PAVLOV'UN KÖPEKLERİ VE ŞARTLANMA!


 R. Ferhat VURAL    15-04-2018  


Deneysel psikolojinin kurucularından olan Ünlü Rus fizyolog, psikolog ve hekim İvan Petroviç Pavlov. psişik salya adını verdiği deneyiyle  NOBEL ödülünü kazanan bir filozoftur..

Pavlov, öncelikli olarak sindirim sistemi üzerine - Nobel Ödülünü de almasını sağlayan- araştırmalar yapıyordu.

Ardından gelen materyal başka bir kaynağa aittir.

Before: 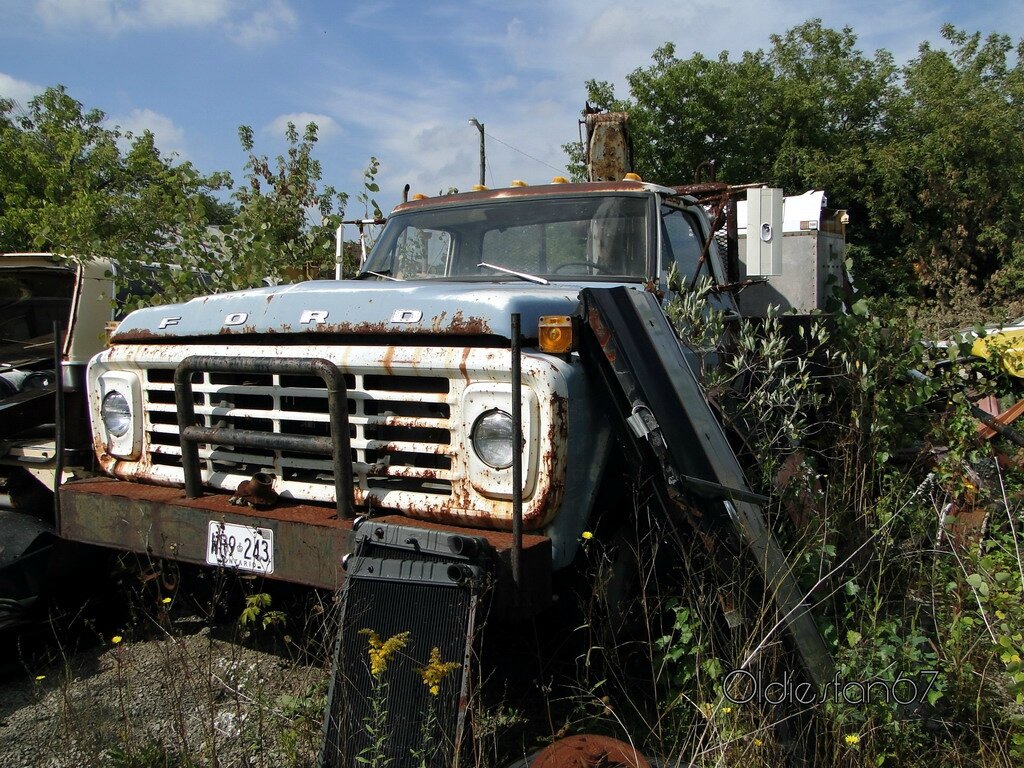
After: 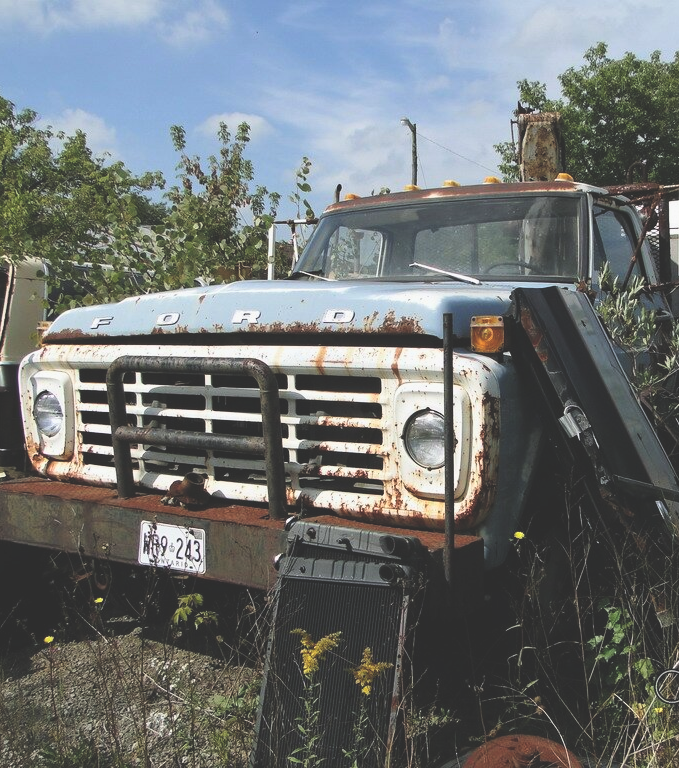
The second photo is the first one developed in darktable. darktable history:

Deney amaçlı kullandığı köpeklerin midesini kesip, bir hortum yardımıyla bu salgıları alıyordu.

Mide ve tükürük salgılarının nasıl olduğunu ve nelerden meydana geldiğini anlamaya çalıştığı dönemde, köpeğin henüz eti görmeden deneyi yapan kişinin ayak seslerini duyduğunda da aynı güçte salya salgılaması, Pavlov’un dikkatini çekti.

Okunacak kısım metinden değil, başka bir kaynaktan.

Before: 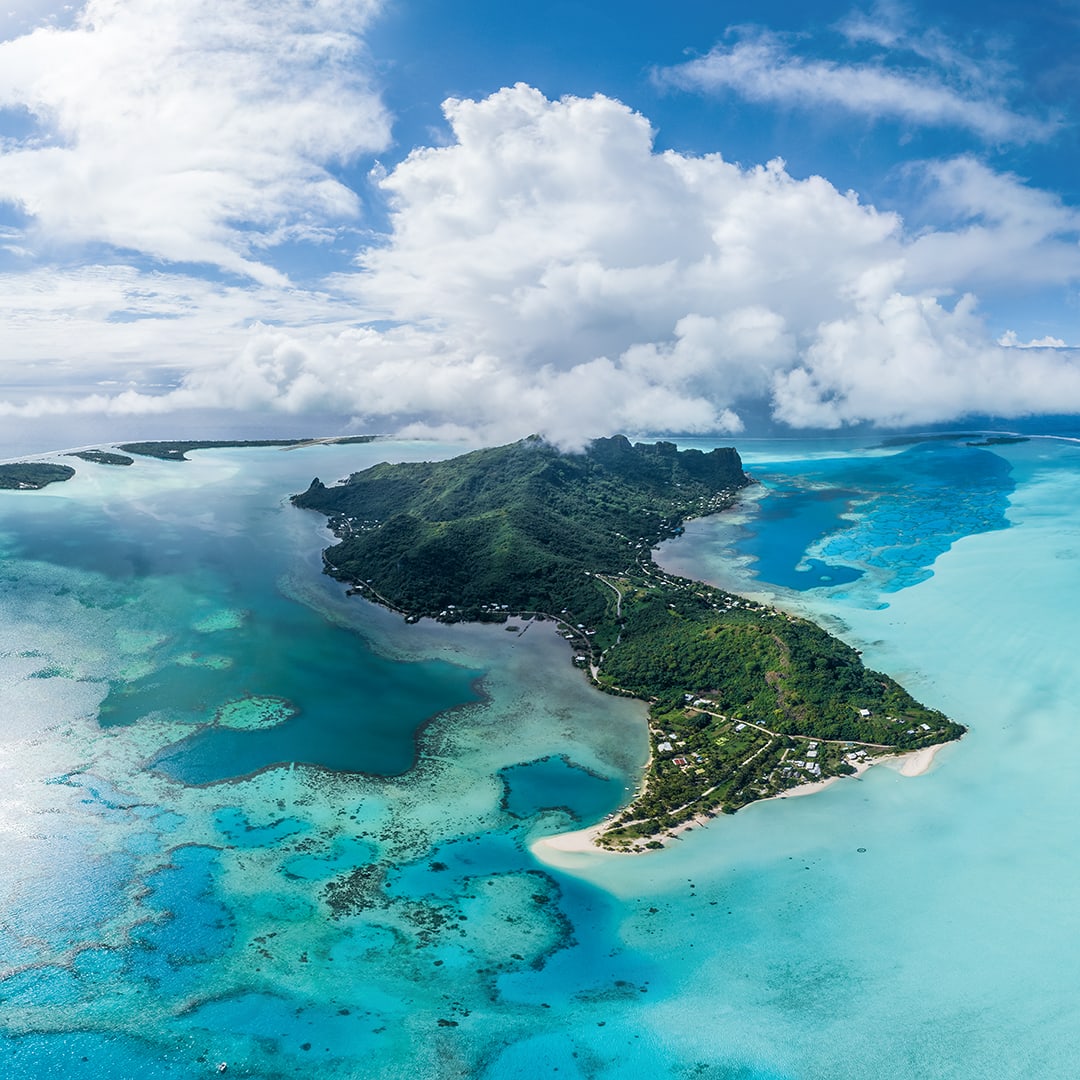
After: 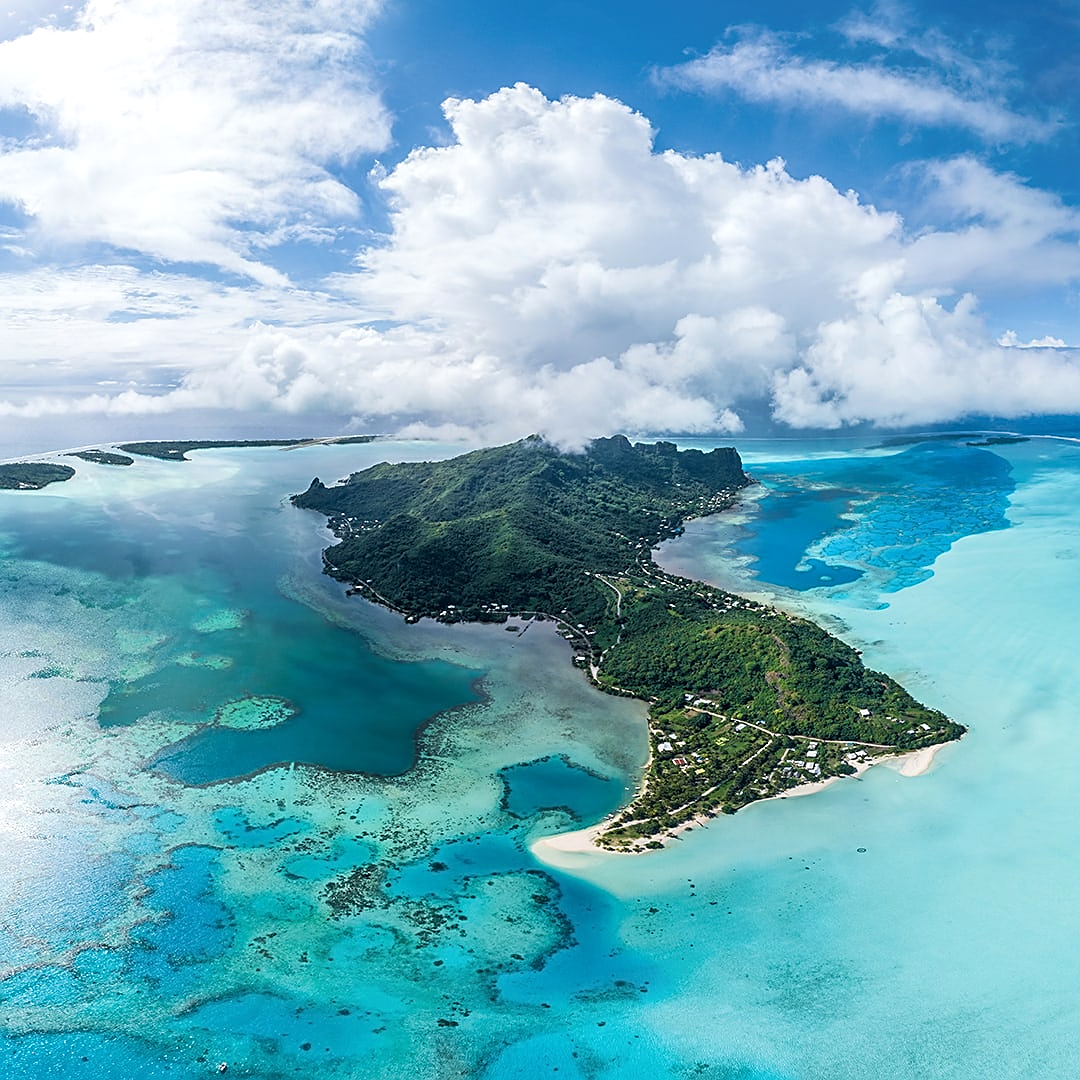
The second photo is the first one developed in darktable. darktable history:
exposure: exposure 0.161 EV, compensate highlight preservation false
sharpen: on, module defaults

Bu gözlemden sonra Pavlov, köpeklerin niçin yiyecek verilmeden önce salya salgıladıkları sorusunun üzerine gitti ve araştırmalarını bu yöne kaydırdı.

Normal olarak bir köpekte, yiyecek ağza konunca salyanın akması doğal bir tepkidir. Ama salya, yiyeceği veren kişi görüldüğünde de akmaya başlarsa bir durum var demektir, diye düşündü.

Pavlov, yaptığı bu gözlemlerinden sonra, aç bir köpeği ses geçirmeyen bir odaya yerleştirdi. Deneye başlamadan önce, bir şekilde köpeğin salyasının ağzından dışarı çıkmasını sağladı ve daha sonra çıkan salya miktarını da kayıt altına aldı.

Deneye geçildiğinde ise koşulsuz şartlanmanın oluşabilmesi için köpeğe yiyecek vermeden sadece zili çalmaya başladı. Başlangıçta, normal olarak köpek herhangi bir salya tepkisi göstermedi. Pavlov daha sonra zil sesinin hemen arkasından köpeğe et parçaları vermeye, doğal olarak da köpek salya akıtmaya başladı.

Deneyin bir sonraki adımı ise et parçaları ile zil sesini eşleştirmekti. Pavlov, et parçalarını köpeğe atmaya başladığı anda asistanları da aynı anda zili çalıyorlar, böylece köpeğin algı olarak et ile zil çalmasını eşleştirmesini istiyorlardı.

Bu işlem tekrar tekrar yapıldıktan sonra, zilin çalındığı fakat arkasından et verilmediği zaman da köpeğin salya salgıladığı gözlendi. Oysa normalde, köpeğin eti ağzına alınca salya akıtması gerekirdi.

Deney sonunda çıkan sonuca göre köpek, sadece kulak kabartması beklenen zil sesine karşı salgı akıtmayı öğrenmiş oluyordu. Bu durumda köpeğe, hiç ilgisi olmayan bir uyarıcı karşısında salya akıtması öğretilmiş oluyordu. Bu olayda et, koşulsuz yani doğal uyarıcıdır.

Şartlı ya da şartlandırılmış refleks denen olay da budur. Pavlov, bu davranışın, psikolojik etkinlikle özdeş olan yüksek düzeyde sinir etkinliğinin belirtilerinden biri olduğunu öne sürer ve psikoloji alanında geçerli tek yaklaşımın deneysel yöntem olduğunu vurgular.

Pavlov, yüzlerce köpekten oluşan bir barınak inşa ettirdi. Barınaktaki köpeklere uzunca bir süre –yaklaşık 10 gün- hiçbir şey yedirmedi, aç bıraktı köpekleri. Köpekleri bu uzun açlık döneminde ara ara kafeslerinden dışarıya saldı. Köpekler de açlığın getirdiği saldırganlıkla, yemek aradı. Fakat hiçbir şey bulamadılar.

Köpekler, artık tamamen bitkin düşmüş ve açlıktan ne yapacaklarını bilemez haldeydiler. Pavlov, planın ikinci adımına geçti. Açık alana tanklar getirildi. Fakat bunlar normal tanklar değildi, altlarında et saklıydı.

Açlıktan artık perişan olan köpekler de hemen bu tanklara koştular ve eti buldular. Karınları doyan köpekler için tekrar açlık günleri başlayacaktı. Bundan sonra köpekler her açık alana salındıklarında, tankın altında et olsun ya da olmasın tanklara koşmaya başladı. Kısacası, şartlanma olayı gerçekleşmişti.